I picked up the chain, and began to twirl it around my head, sling-fashion. I guess I was trying to show some touch of irony. I think I laughed when his cheek and nose disintegrated. As the blood erupted from his face, spattering my chest, the moment froze.

I felt my blood temperature grow cold, and I watched the scene like a snapshot in an old album. His blood glistened crimson in the air, backlighted by the city, its lights appearing as stars in a deep red sky. Yet, when it reached the ground, the liquid became a black stream, flowing on the alley’s pavement, and coating the tiny stones with its evil as it went. I shouldn’t have wrapped the chain around his neck and strangled him. That will be the one seen as murder.

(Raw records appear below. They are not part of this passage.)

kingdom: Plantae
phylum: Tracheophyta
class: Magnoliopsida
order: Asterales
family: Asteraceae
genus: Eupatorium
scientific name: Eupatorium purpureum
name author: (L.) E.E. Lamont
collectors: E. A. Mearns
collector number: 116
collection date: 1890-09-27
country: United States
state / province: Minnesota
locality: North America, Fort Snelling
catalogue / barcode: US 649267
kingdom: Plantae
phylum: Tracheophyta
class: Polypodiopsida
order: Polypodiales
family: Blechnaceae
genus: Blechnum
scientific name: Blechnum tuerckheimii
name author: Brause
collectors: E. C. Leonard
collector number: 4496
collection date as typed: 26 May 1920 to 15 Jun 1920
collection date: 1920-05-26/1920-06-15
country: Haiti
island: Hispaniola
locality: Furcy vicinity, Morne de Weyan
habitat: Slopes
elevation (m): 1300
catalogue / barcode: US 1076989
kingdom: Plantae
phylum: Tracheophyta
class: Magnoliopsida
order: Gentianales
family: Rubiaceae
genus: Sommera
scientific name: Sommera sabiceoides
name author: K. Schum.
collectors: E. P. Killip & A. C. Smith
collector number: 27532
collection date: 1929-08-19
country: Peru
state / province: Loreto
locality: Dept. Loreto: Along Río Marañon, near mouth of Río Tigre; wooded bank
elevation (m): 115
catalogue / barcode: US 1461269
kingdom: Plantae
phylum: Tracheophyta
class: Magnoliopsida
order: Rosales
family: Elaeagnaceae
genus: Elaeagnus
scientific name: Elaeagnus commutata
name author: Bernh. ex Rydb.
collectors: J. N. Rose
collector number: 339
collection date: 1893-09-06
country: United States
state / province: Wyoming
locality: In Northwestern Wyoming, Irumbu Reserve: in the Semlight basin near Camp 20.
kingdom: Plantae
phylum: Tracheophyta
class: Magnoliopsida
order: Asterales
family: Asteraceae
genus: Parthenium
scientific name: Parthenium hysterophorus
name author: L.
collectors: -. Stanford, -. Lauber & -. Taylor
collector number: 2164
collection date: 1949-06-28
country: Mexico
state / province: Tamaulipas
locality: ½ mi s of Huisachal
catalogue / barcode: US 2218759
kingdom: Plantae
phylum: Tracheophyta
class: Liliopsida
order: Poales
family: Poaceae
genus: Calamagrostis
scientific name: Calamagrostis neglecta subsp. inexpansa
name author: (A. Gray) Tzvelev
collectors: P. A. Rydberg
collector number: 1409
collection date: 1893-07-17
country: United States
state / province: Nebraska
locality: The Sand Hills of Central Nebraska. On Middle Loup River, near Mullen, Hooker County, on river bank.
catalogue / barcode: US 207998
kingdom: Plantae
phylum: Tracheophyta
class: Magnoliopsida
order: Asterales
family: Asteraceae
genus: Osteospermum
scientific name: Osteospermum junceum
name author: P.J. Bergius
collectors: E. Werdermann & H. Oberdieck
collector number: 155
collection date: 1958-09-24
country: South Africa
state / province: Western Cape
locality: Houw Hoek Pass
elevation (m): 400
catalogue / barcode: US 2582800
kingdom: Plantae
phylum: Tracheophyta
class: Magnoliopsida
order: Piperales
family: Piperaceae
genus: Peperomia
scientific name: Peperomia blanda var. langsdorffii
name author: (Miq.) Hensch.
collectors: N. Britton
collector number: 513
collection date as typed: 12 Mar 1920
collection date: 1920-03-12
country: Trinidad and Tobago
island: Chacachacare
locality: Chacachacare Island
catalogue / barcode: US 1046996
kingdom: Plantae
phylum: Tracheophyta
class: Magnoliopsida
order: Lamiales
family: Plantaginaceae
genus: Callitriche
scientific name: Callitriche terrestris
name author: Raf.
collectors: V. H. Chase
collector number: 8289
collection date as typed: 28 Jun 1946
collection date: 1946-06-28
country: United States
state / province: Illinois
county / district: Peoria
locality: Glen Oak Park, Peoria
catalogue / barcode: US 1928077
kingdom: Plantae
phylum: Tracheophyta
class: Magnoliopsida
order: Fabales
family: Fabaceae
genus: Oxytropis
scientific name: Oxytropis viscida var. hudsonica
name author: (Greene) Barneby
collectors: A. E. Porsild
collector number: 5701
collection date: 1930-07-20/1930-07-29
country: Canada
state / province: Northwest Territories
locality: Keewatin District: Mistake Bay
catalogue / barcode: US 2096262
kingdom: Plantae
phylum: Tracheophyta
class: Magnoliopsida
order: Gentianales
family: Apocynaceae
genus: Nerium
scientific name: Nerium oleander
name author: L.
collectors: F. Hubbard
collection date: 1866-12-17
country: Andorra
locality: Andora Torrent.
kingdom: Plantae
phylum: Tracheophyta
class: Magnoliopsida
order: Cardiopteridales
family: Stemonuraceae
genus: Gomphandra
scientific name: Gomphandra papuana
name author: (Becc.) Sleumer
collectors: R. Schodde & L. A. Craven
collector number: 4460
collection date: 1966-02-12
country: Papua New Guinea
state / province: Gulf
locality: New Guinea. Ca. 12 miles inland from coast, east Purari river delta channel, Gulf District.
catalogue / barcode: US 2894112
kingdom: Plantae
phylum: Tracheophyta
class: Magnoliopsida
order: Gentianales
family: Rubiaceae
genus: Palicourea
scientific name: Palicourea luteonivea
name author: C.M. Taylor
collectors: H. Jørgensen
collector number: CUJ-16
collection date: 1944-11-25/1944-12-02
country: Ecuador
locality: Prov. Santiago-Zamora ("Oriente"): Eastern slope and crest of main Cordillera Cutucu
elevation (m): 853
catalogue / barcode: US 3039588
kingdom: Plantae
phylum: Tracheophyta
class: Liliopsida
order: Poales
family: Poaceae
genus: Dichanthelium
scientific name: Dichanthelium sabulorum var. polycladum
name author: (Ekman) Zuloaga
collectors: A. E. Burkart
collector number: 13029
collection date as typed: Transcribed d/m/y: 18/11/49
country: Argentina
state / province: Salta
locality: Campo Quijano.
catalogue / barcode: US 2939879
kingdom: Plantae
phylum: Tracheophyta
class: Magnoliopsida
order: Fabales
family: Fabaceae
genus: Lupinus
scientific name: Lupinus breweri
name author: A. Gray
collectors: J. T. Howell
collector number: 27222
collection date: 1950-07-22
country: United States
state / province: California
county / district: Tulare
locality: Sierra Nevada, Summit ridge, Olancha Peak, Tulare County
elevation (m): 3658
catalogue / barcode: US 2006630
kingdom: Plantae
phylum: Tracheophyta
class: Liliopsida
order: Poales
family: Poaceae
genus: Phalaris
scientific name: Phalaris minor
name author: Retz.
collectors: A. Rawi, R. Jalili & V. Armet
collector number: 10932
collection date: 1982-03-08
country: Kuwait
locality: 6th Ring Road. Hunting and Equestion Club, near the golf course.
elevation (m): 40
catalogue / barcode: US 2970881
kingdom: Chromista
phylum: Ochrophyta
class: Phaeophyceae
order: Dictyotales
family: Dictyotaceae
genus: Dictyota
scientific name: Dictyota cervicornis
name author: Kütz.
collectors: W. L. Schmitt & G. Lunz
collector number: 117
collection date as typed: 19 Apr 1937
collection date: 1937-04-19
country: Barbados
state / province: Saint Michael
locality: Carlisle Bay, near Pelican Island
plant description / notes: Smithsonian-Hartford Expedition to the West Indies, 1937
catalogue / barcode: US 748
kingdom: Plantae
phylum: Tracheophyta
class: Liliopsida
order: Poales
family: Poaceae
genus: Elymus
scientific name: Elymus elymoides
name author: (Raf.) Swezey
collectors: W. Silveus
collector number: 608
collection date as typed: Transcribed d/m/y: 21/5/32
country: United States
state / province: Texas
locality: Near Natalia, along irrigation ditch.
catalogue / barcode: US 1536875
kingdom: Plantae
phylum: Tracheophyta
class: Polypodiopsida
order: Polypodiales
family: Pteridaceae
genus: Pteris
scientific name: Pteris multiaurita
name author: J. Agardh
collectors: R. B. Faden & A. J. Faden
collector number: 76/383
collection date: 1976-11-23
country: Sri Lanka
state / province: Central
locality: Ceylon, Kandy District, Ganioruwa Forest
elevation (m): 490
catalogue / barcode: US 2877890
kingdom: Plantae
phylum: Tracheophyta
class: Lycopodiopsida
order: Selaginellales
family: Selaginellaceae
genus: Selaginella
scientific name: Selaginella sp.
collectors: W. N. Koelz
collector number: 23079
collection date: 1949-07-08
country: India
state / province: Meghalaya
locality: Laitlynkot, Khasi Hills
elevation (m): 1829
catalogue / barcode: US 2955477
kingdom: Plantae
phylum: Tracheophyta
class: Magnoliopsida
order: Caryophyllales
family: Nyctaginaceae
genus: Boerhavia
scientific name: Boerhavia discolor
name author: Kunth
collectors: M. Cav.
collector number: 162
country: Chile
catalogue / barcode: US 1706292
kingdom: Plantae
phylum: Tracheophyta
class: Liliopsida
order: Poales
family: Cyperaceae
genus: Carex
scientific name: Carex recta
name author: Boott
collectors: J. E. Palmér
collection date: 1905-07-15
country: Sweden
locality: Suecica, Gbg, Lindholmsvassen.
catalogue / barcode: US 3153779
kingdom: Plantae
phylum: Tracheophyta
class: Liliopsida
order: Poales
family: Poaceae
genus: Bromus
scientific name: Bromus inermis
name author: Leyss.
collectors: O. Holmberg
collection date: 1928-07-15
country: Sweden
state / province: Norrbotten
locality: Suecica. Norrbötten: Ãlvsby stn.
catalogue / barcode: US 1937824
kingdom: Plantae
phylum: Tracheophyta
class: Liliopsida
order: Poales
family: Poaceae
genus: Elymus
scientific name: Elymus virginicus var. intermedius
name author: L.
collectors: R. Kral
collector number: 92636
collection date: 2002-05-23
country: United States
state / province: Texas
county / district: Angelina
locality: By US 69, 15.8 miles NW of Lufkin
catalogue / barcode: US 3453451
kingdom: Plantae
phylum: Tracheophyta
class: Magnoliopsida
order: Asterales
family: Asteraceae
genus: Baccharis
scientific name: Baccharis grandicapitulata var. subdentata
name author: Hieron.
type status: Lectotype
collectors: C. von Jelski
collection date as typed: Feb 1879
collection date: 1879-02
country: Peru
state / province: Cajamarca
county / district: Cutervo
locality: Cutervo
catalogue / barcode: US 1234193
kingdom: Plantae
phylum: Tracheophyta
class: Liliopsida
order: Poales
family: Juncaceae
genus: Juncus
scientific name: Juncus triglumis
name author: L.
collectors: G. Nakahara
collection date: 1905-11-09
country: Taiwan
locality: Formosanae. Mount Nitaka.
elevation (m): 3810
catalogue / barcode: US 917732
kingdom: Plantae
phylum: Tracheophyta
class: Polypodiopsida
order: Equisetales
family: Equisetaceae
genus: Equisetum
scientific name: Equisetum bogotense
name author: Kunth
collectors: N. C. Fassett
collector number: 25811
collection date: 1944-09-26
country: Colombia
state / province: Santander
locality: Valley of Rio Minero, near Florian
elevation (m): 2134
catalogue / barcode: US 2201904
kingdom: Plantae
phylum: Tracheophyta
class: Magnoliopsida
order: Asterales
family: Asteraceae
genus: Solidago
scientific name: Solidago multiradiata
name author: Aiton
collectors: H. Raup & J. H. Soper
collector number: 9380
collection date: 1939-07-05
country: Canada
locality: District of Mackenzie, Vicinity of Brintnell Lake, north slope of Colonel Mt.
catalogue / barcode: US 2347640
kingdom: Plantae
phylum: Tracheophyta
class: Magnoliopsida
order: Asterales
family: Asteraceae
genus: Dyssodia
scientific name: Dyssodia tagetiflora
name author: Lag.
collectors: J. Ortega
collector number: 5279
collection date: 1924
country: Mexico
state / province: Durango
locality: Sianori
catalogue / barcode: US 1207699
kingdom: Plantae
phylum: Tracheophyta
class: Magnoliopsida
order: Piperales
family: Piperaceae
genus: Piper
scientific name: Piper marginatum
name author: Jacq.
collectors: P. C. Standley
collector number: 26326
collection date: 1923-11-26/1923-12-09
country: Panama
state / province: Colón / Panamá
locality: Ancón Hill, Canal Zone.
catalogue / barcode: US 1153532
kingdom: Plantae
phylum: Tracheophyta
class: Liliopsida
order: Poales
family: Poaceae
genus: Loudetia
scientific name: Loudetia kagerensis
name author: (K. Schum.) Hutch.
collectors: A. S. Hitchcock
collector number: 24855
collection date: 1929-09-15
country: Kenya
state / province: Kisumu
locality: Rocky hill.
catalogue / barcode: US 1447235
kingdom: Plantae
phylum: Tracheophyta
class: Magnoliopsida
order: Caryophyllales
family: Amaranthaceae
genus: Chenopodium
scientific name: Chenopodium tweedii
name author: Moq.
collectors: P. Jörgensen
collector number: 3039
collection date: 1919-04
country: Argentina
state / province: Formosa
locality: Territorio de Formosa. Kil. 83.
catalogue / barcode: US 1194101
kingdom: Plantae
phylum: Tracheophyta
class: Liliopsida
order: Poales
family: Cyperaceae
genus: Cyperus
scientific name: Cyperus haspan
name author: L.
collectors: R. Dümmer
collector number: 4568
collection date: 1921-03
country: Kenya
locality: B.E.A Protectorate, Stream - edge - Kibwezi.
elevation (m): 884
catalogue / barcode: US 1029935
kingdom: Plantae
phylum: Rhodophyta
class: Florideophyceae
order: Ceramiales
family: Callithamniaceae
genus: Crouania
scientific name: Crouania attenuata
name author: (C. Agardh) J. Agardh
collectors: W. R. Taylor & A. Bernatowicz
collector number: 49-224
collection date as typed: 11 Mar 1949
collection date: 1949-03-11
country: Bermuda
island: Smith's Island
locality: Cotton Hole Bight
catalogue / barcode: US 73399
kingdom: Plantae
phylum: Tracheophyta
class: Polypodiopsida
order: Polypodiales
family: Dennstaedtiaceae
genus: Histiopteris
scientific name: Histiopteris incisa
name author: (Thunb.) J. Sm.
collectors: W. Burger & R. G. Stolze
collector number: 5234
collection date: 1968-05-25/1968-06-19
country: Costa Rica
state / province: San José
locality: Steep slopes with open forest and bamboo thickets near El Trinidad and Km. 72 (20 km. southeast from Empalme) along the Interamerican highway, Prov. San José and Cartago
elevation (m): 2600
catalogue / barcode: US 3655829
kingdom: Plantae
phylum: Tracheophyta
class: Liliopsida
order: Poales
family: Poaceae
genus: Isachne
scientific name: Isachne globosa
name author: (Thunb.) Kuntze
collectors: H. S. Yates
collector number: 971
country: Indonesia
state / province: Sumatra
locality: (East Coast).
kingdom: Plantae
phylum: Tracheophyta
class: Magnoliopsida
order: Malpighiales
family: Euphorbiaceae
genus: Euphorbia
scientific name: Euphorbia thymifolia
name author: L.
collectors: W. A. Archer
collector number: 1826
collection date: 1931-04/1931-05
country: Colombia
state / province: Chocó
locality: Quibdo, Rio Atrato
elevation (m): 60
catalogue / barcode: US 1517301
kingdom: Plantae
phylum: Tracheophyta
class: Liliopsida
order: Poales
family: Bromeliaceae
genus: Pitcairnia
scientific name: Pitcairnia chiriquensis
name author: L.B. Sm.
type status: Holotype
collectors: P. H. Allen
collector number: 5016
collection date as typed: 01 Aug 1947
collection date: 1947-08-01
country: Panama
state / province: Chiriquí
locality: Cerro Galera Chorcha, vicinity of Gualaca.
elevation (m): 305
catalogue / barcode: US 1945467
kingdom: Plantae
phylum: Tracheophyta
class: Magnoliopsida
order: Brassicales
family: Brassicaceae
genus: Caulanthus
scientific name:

That is why I came in. I did not give myself a choice, because I wanted to do the right thing.

~

“Thank you for your statement. Sign here and then go with Detective Brenshaw,” the officer said, pulling the sheet from the typewriter. “Do you have anything else to add?”

The young man shook his head no. Brenshaw helped him stand, holding his uninjured arm.

“You had better take this with you,” he said, motioning to the jacket hung over the chair. “We might be awhile.”

After they had left, the officer looked across to where the young man had been seated. He had not seen anything like it, and hoped he would not have to take a statement like that again. Then he cursed the kid for being such a fool, tearing his eyes away to return to paperwork that should have been written up as just another street fight.

Across the desk, from where he had withdrawn his gaze, the jacket was now gone. But some of the blood from it had gotten on the chair and was now drying there. It did not glisten crimson, nor was it evil’s black.